A dialética nesse momento se impõe quando duas fontes de direito, a princípio

contraditórias e muitas vezes opostas coexistem, mas não necessariamente

se excluem. Elas podem coexistir, uma pode ser mais forte em um

determinado momento, em determinada sociedade, mas ambas podem se

alterar. A dialética consiste na existência e na alteração entre as duas. O sim

e o não coexistem, coexistem em tensão, negando, elevando, sofrendo

rupturas, continuidades, avanços, retrocessos, sem fórmula fixa, sem critério

pré-determinado. O segundo momento da dialética se impõe quando um

direito teoricamente igualitário é construído para diferenciar as pessoas.

É criado um direito para os pobres e um direito para os ricos, mas que é

vendido com a bandeira de igualdade, com bônus da liberdade. Só há

liberdade quando há escolha e, em vários momentos, parece que não há.
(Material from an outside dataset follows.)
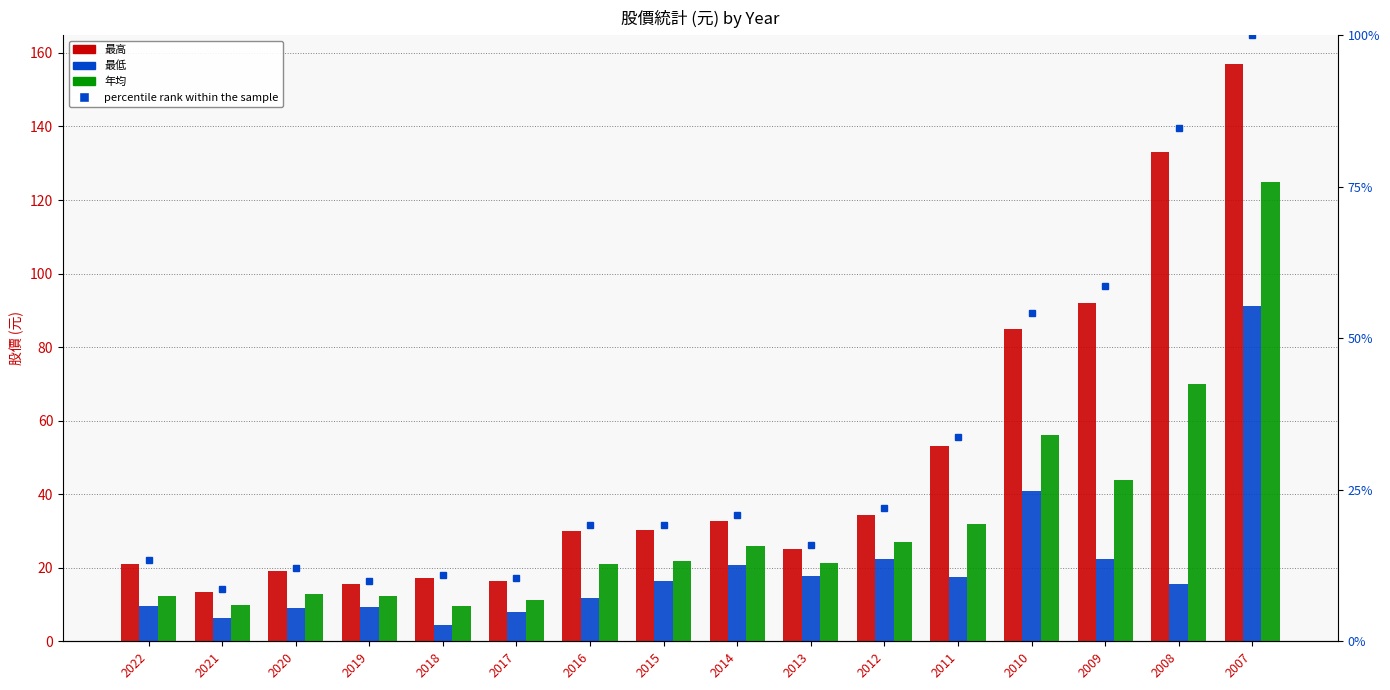

The 年均 series shows 37.1 at 2015. True or false?

False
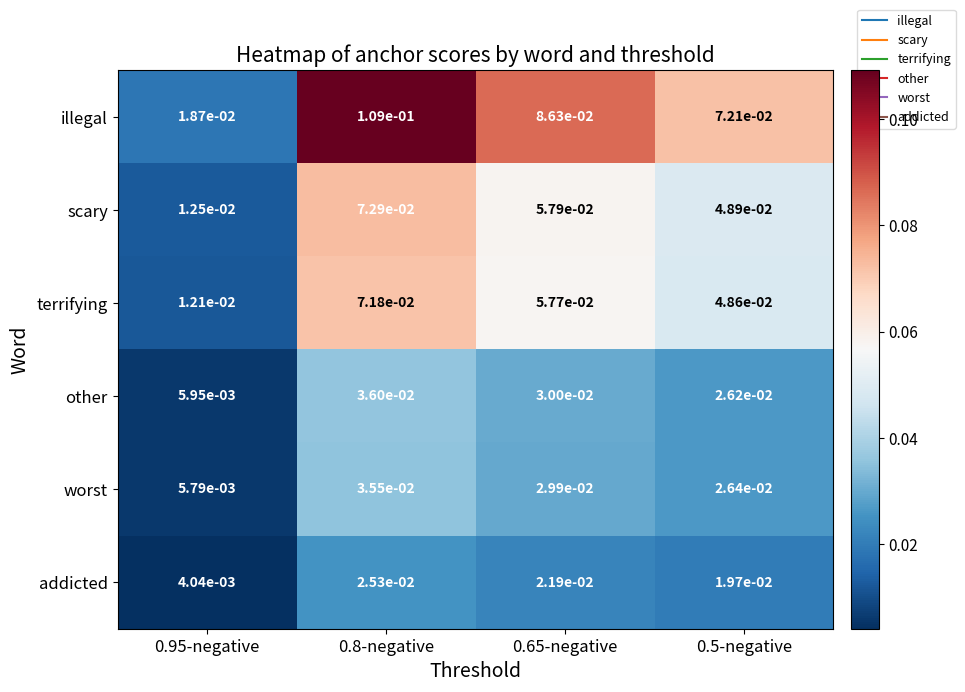

Rank the series by their maximum value, from lowest to highest.

addicted, worst, other, terrifying, scary, illegal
Por

isso a critica a um direito que nega a realidade e que ainda é fundamento para

uma das grandes mazelas do Brasil: a corrupção. Os grandes “vilões” estão

soltos e grande parte dos oprimidos presos. O crime contra o patrimônio

individual – o crime das “classes pobres”, já que o crime contra o patrimônio

coletivo, público, usualmente é o “crime das classes altas” – ainda é o que

mais leva cidadãos à cadeia no Brasil.